▸ **Problem description**
Pictures are to be left out. Copy exactly, and only, the lines from the start of the entries below to the line with "gap: 28px ->", both included.

▸ **Material provided**
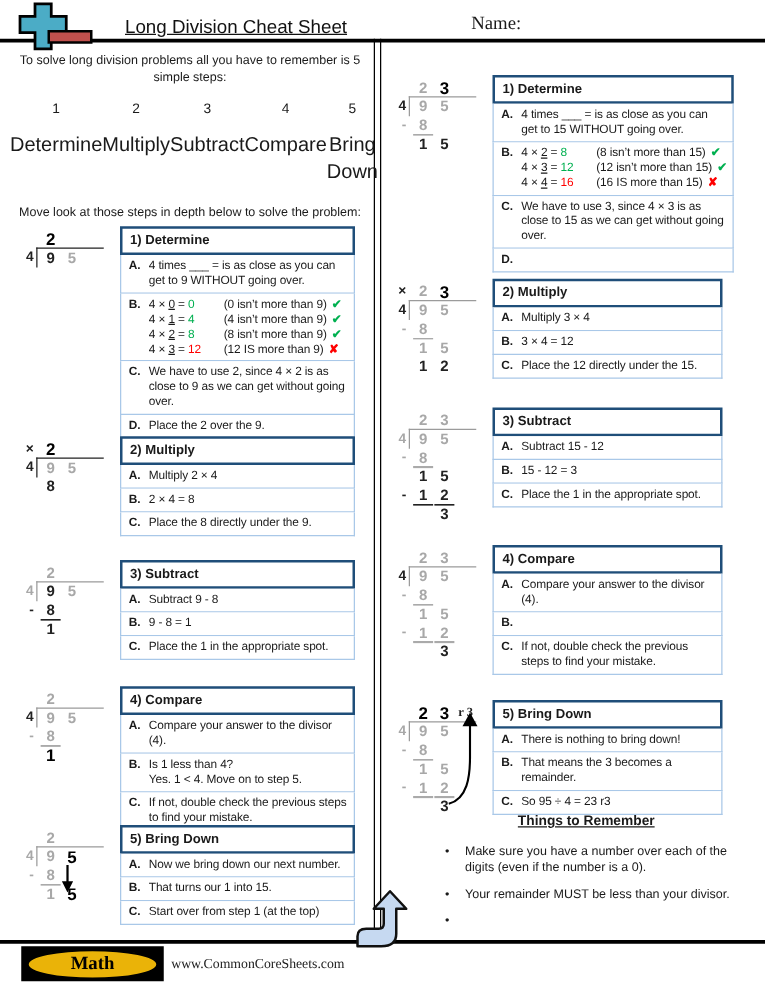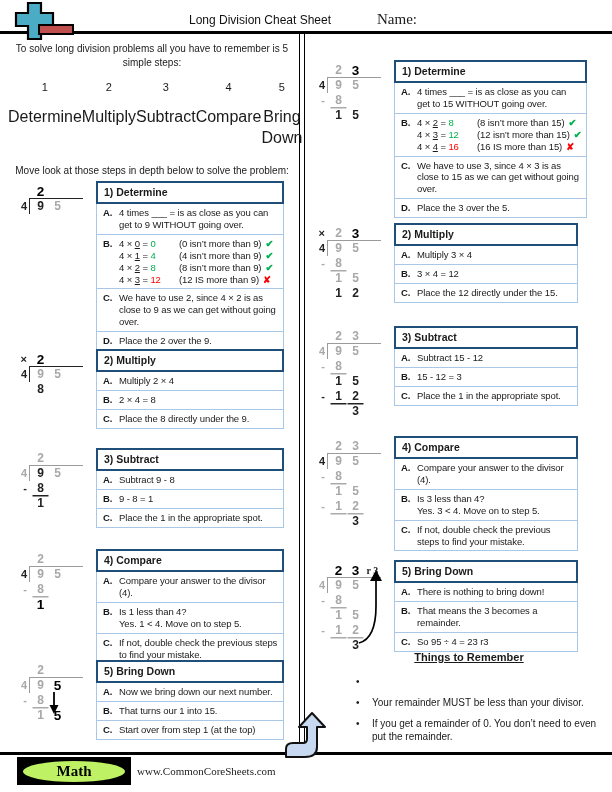"Long Division Cheat Sheet" .title { font-size: 12px -> 15px; text-align: center -> left; text-decoration: none -> underline }
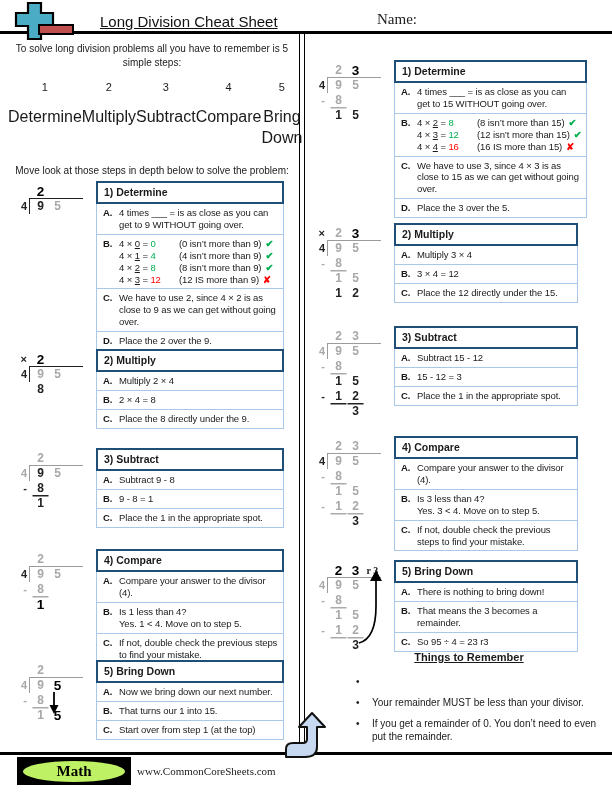"Place the 3 over the" span.item-body { html: <span>Place the 3 over the 5.</span> -> none }
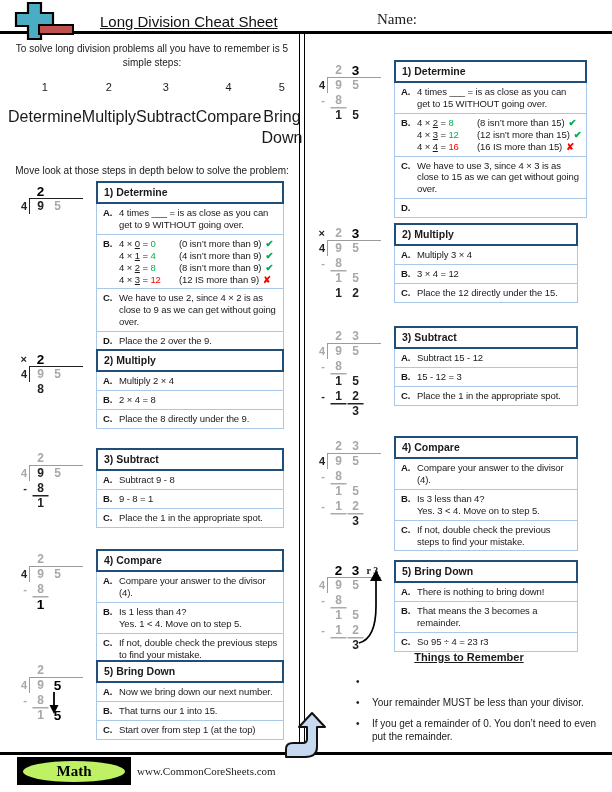"Is 3 less than 4?" span.item-body { html: <span>Is 3 less than 4? Yes. 3 &lt; 4. Move on to step 5.</span> -> none }
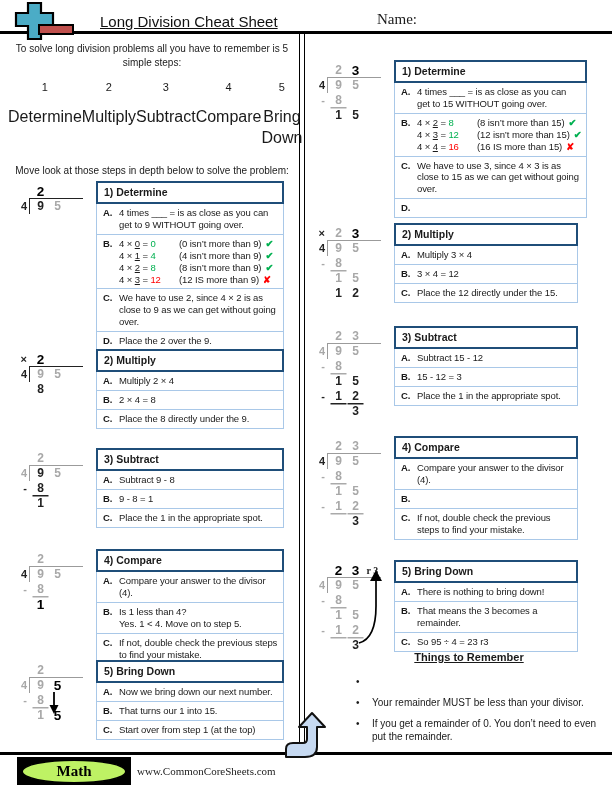"Make sure you have a" span { html: none -> <span>Make sure you have a number over each of the digits (even if the number is a 0).</span> }
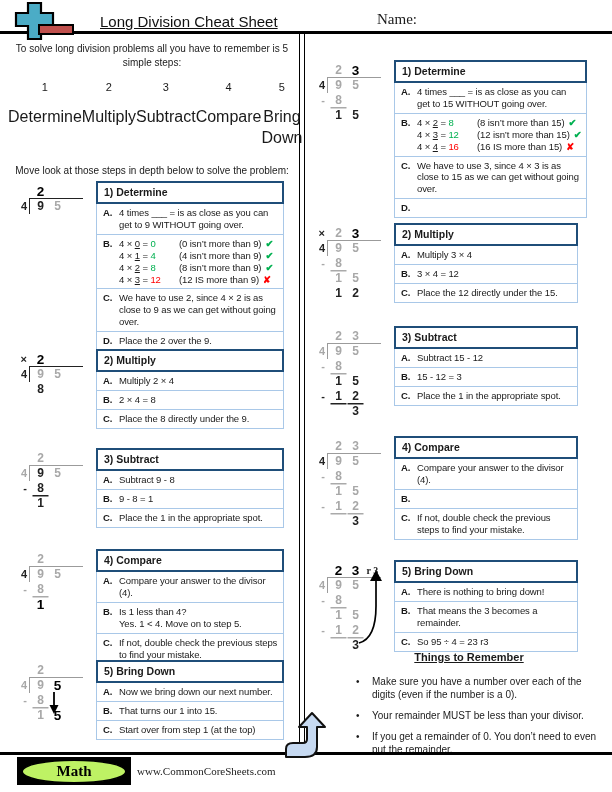"If you get a remainder" span { html: <span>If you get a remainder of 0. You don’t need to even put the remainder.</span> -> none }
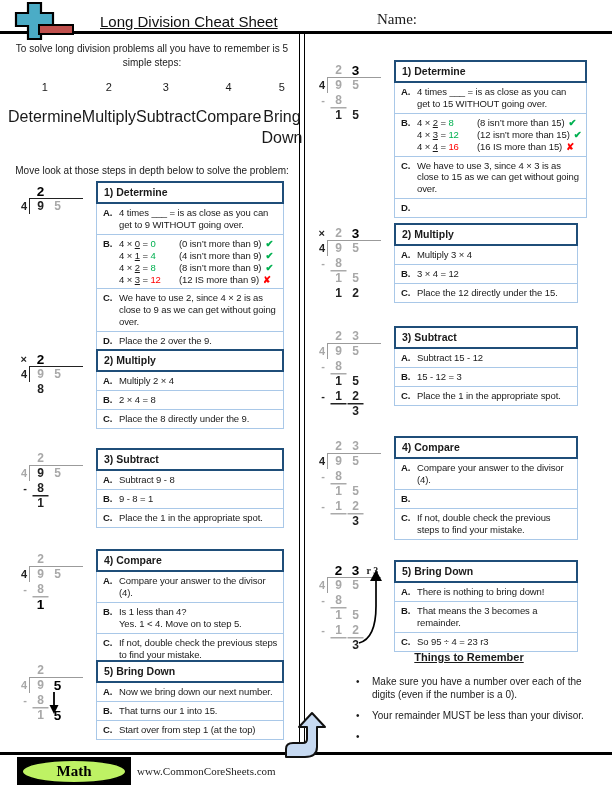"Math" .math-ellipse { background: #bef264 -> #eab308 }
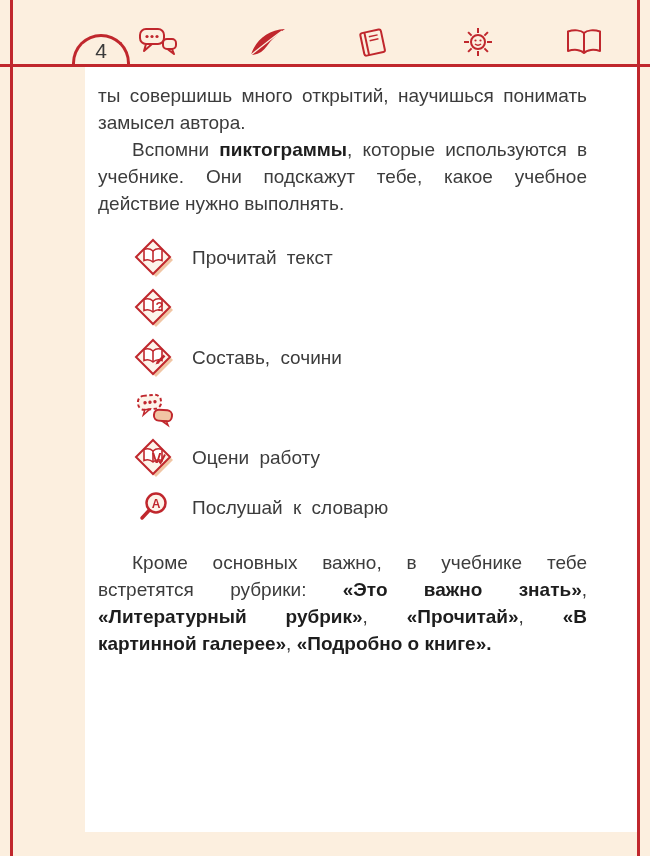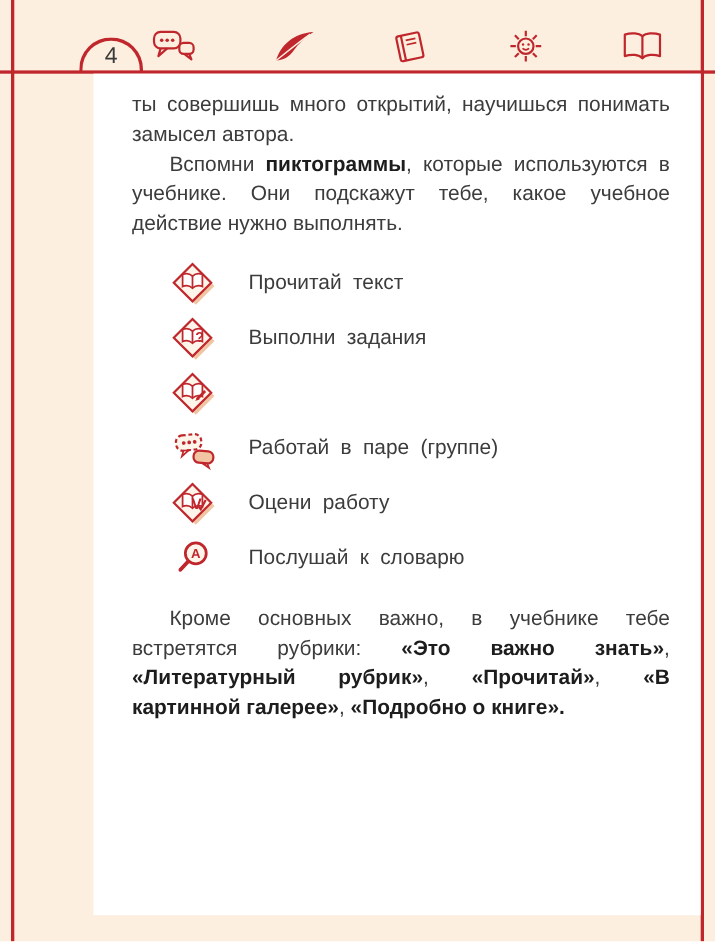"ты совершишь много открытий, научишься" .text-col { left: 120px -> 98px }
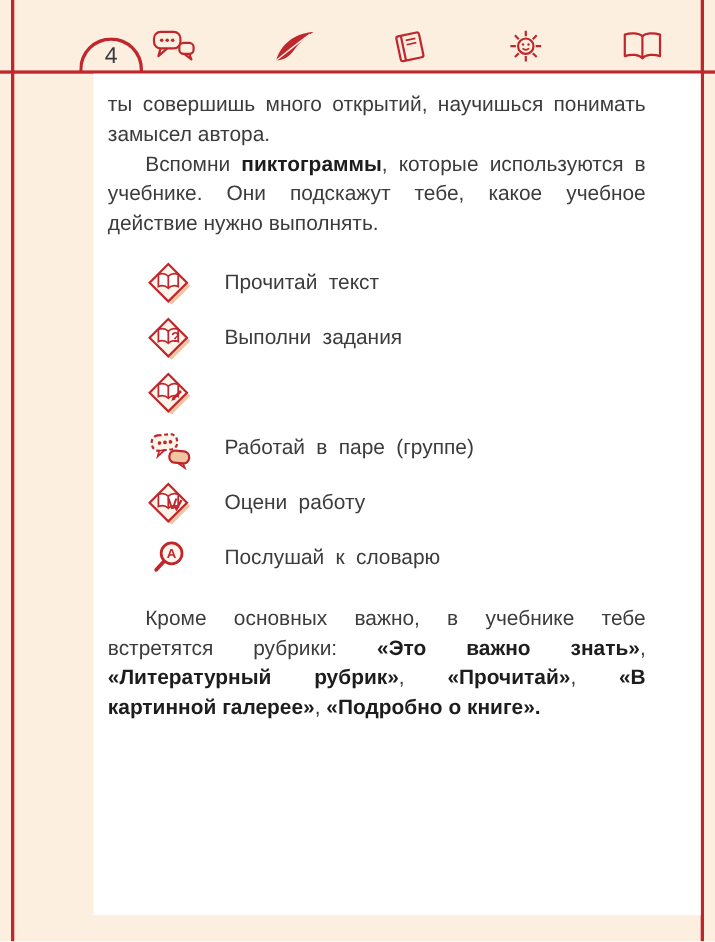"Прочитай текст" .picto { gap: 28px -> 16px }
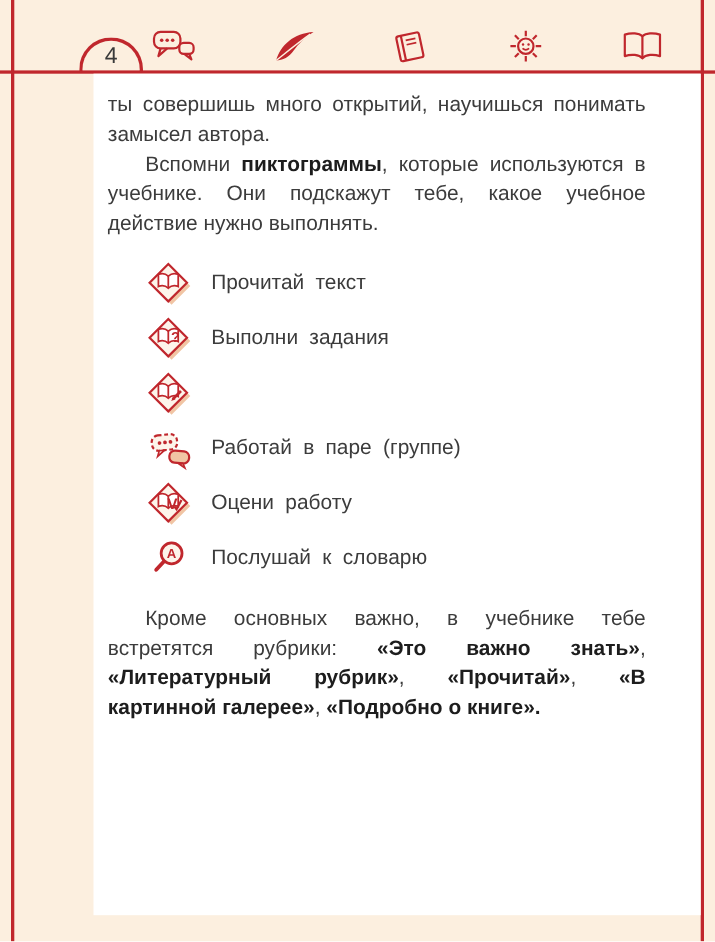"Выполни задания" span.picto-label { html: <span>Выполни задания</span> -> none }
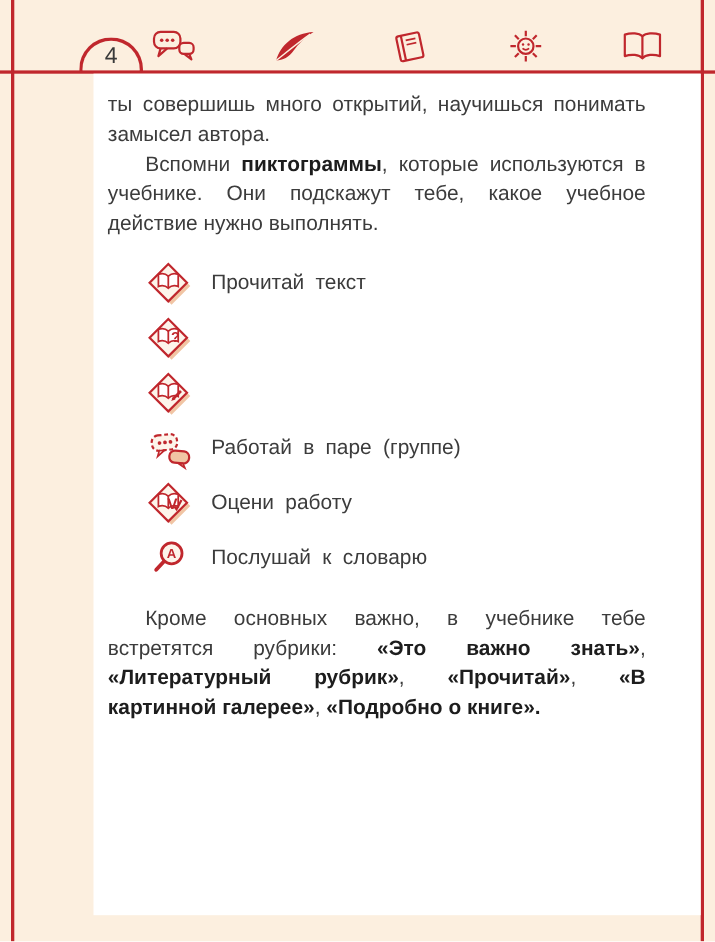"Составь, сочини" span.picto-label { html: none -> <span>Составь, сочини</span> }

▸ **Answer space**
"Long Division Cheat Sheet" .title { font-size: 12px -> 15px; text-align: center -> left; text-decoration: none -> underline }
"Place the 3 over the" span.item-body { html: <span>Place the 3 over the 5.</span> -> none }
"Is 3 less than 4?" span.item-body { html: <span>Is 3 less than 4? Yes. 3 &lt; 4. Move on to step 5.</span> -> none }
"Make sure you have a" span { html: none -> <span>Make sure you have a number over each of the digits (even if the number is a 0).</span> }
"If you get a remainder" span { html: <span>If you get a remainder of 0. You don’t need to even put the remainder.</span> -> none }
"Math" .math-ellipse { background: #bef264 -> #eab308 }
"ты совершишь много открытий, научишься" .text-col { left: 120px -> 98px }
"Прочитай текст" .picto { gap: 28px -> 16px }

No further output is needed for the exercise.